Before his surgery, Merryweather threw his fastball in the mid-90s, ramping it up to 97-m.p.h. when he needed to, while featuring a fading change-up, a curveball, and slider as secondary weapons. According to Baseball America’s reports, he showed strong fastball command, locating heaters at the bottom of the zone to get ahead in counts and generate groundballs. And while his strikeout numbers climbed as he advanced through Cleveland’s system, topping out at a 9.0 K/9 in 2017, Merryweather’s history of limiting walks (his career BB/9 is 2.2) could be what will help him most whenever he’s challenged with major-league competition.
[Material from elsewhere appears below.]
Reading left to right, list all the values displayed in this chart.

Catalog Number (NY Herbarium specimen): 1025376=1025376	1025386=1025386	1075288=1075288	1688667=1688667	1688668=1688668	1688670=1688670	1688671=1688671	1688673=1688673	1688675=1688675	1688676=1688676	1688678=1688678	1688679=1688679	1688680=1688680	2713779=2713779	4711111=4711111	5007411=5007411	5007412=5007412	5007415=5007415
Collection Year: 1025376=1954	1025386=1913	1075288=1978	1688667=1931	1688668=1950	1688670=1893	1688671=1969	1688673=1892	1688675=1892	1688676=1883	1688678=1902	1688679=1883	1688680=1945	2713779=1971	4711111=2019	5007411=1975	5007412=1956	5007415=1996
The Blue Jays will continue to develop him as a starter for as long as possible, no doubt. But if the day comes when the organization believes he’s better suited for a relief role, it’s not hard to envision his velocity and strike-throwing transitioning well to the bullpen. Multi-inning relievers are certainly in vogue across baseball, whether pitching behind an opener or eating middle innings. And if Merryweather returns with the same stuff he featured prior to surgery, he could also be useful in late-inning, high-leverage spots.
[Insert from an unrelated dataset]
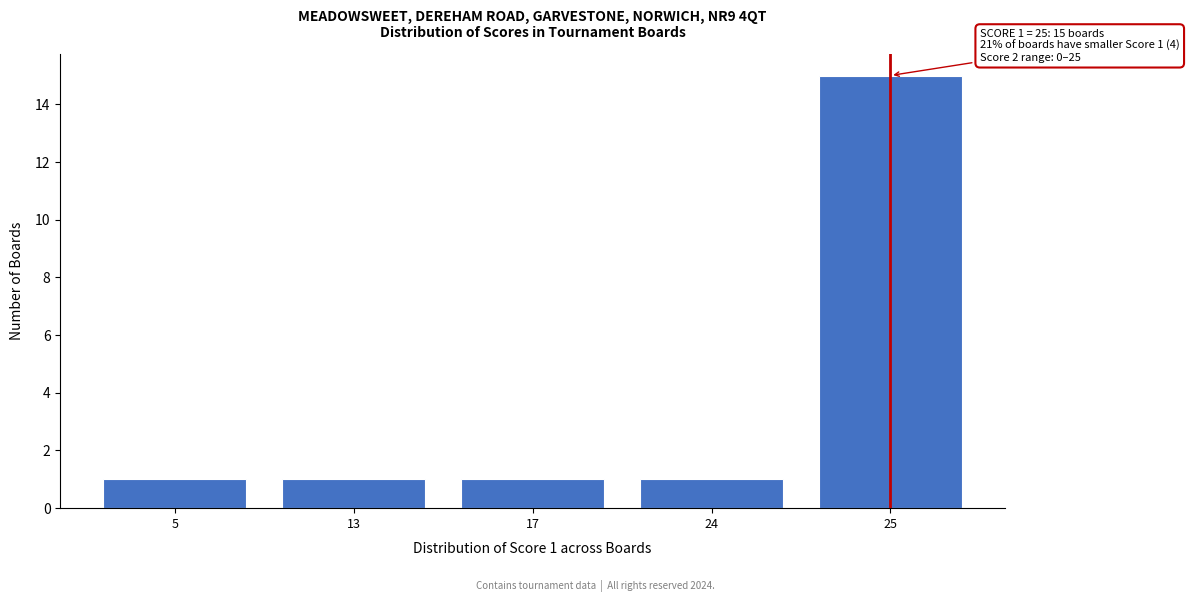

Reading right to left, extract all data points from this chart.

15	1	1	1	1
Time will tell. For now, Merryweather’s merely working to get back on a mound, while assimilating himself to a new environment. At this time last year, he’d just finished fighting his way up the minor-league ladder to the cusp of the majors. A great deal of adversity later, he’s ready to pick up where he left off.
“I think all those experiences helped me a lot. I figured out a lot about myself,” he says. “Once I’m healthy and ready to pitch, it’s just about earning my opportunities from that point. I really want to earn my spot, no matter what the situation is. Wherever I land, I’ll just let my game speak for itself.”